The project would involve interrupting highway traffic and requires the approval from the California Department of Transportation, which has jurisdiction over the highway. In July, the flood task force recommended the city begin immediate negotiations with Caltrans to include that channel segment in a city project to repair the reach from the ocean to Beach Street, which is scheduled to skip the highway.
But there is concern that including this proposal would delay the city’s project, scheduled to start in the fall of 2012.
The task force also recommended installing high-tech devices to monitor rising water in Laguna and El Toro creeks and establishing neighborhood flood-watch programs.
Among the task force’s recommendations to be done sooner rather than later: the annual removal of debris along Laguna creek, removing privately owned encroachments and stored items that dam the flow, and requiring businesses to keep floodgates on-site and install them when notified.
As for long-term measures, the task force considered a previous proposal to enlarge the channel under Broadway and Ocean Avenue, but failed to find the necessary funding source.
Less expensive and disruptive proposals include some channel modifications along the creek.
The task force also considered the construction of large retention basins in the canyon, but it would take 320 5-foot deep basins — which altogether would be three times larger than Emerald Bay — to protect the canyon from a 100-year storm.
However, modifications can be made to the existing retention basin just up El Toro Road, which could factor into downstream measures, Jessen said.
“One thing is for certain, as long as storms come in off the Pacific and as long as Laguna is surrounded by hills, there is going to be flooding from time to time,” Jessen said. “The measures we’ve recommended in the report will help people deal with flooding, maybe even attenuate it and help protect lives and property. But we will never eliminate the storms.”
Councilwoman Verna Rollinger, who co-sponsored the task force with Councilman Kelly Boyd, said the goal was to make flooding less hazardous in the canyon and downtown.
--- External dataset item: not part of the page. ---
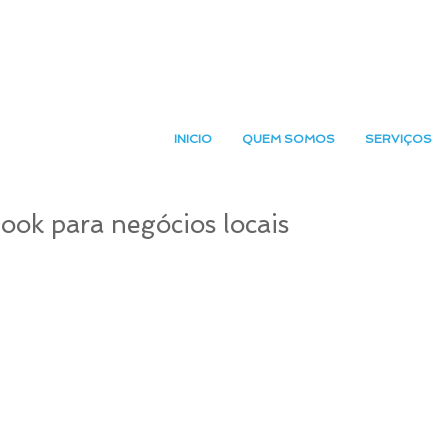
INICIO
QUEM SOMOS
SERVIÇOS
ook para negócios locais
She praised task force members Jessen, Bob Borthwick, William Lawson, Carl Nelson, Norm Grossman, Karl Koski, Charles Quilter II, Louis Longi and Susan Hamil for their outstanding contribution to the city.
She also thanked Barbara Metzgar for editing the report, Public Works Director Steve May and City Manager John Pietig for their services.
City staff will make a status report on implementation of the task force recommendation in February.